Programs like Académie Lafayette do not happen by accident. They are built through years of commitment, community investment and thoughtful policy. They depend on educators who bring language, culture and expertise that cannot be easily replaced. And Académie Lafayette gets results: The school has consistently been among the Top 10 highest-performing school districts in Missouri based on the annual Missouri Assessment Program test results.

If we value giving all students access to a truly global education, then we need systems that support that vision.

I am hopeful. Leaders at the local, state and federal level have already begun engaging on this issue. And I believe that with awareness and cooperation, solutions can be found.

In the meantime, there is something simple and powerful that our community can do: Speak up. I’m asking my neighbors to encourage timely processing of visa renewals for qualified educators.
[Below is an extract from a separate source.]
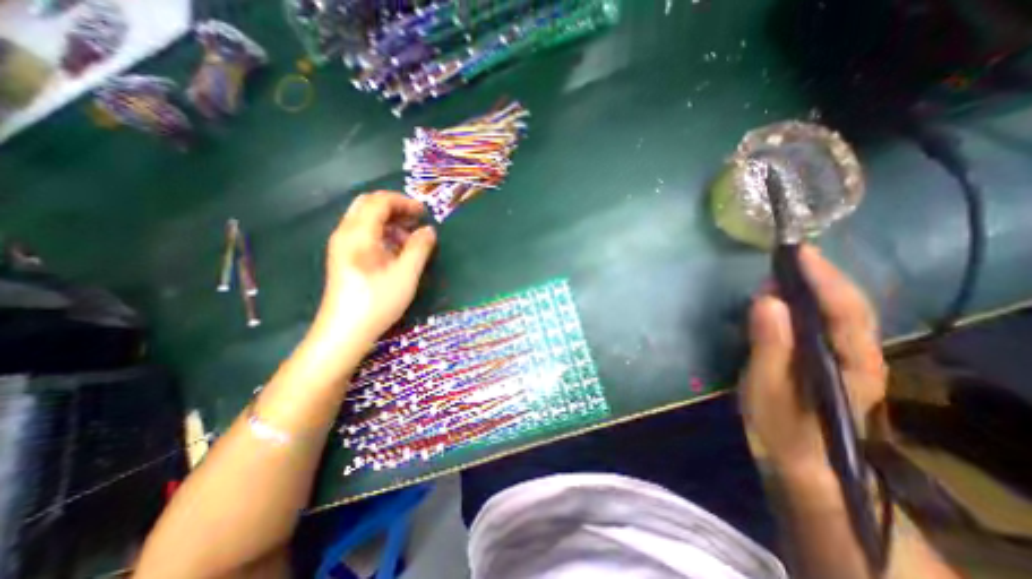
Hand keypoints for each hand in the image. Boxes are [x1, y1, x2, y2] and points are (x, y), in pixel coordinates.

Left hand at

Support policies that expand, rather than limit, access to global learning opportunities and continue choosing and championing schools that open doors for all students.

More than 25 years ago, a group of us took a leap of faith to preserve something special for Kansas City’s children. We could not have imagined how far it would go.

Today, as a parent and now a grandparent, I see the results every day.

Let’s make sure this opportunity continues for the next generation.

Pam Gard is a former member of the Académie Lafayette board of directors.